**What to do**: A single number is wanted: how many lines of the data include the string "Proteinmat".

**Stored data entries**:
========================================

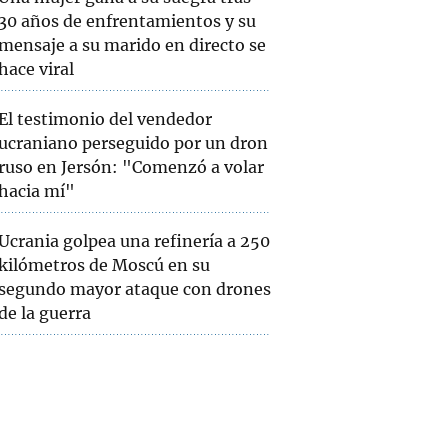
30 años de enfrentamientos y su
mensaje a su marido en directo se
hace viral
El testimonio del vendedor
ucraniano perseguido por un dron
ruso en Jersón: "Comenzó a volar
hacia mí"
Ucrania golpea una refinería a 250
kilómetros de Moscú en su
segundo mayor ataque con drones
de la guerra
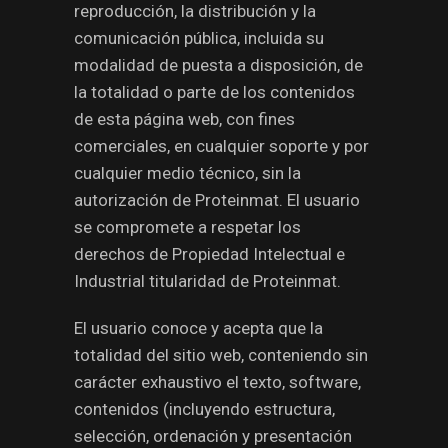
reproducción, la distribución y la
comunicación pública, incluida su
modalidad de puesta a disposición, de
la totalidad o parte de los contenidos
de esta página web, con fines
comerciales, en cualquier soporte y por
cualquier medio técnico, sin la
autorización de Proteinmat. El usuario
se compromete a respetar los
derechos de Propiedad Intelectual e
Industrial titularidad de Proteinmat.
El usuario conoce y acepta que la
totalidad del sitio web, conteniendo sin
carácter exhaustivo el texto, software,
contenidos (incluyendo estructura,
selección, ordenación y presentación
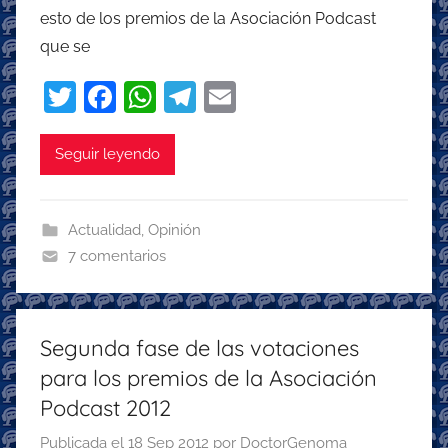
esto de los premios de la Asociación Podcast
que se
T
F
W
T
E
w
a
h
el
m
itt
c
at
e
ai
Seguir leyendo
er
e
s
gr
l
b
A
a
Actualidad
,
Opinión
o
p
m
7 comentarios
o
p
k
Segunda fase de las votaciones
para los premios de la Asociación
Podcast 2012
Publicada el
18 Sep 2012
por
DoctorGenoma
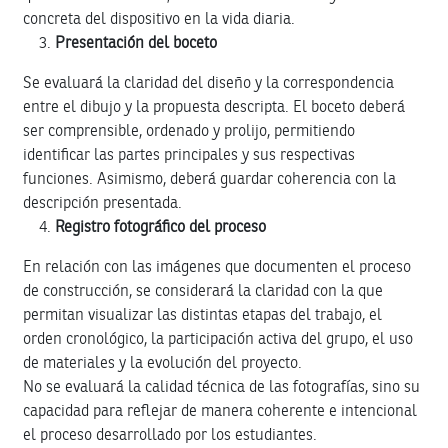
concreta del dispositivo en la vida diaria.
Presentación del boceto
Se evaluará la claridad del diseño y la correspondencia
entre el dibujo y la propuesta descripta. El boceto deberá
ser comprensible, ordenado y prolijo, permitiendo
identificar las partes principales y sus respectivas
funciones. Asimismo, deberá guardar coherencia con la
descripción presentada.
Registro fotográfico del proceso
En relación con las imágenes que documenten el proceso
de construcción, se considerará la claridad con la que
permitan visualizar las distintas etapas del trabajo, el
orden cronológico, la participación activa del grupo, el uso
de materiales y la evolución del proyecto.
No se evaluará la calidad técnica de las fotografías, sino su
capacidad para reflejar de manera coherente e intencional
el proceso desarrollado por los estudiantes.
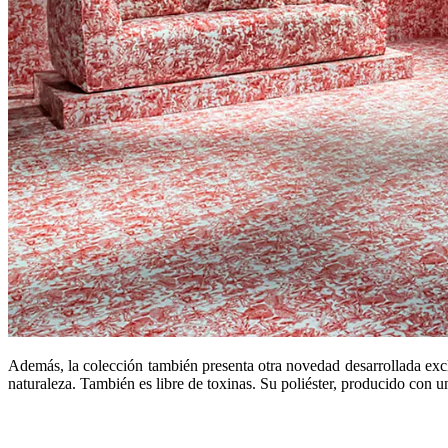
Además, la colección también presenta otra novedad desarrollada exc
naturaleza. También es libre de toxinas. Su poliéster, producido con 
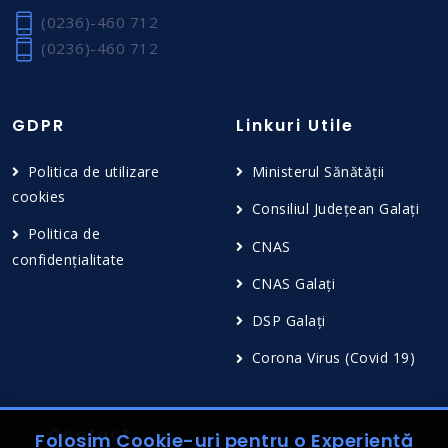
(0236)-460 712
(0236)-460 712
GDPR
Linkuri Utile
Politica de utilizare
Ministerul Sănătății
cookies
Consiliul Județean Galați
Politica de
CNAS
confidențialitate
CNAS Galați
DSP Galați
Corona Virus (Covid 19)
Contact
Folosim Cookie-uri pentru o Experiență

========================================

**Exercise output**: 2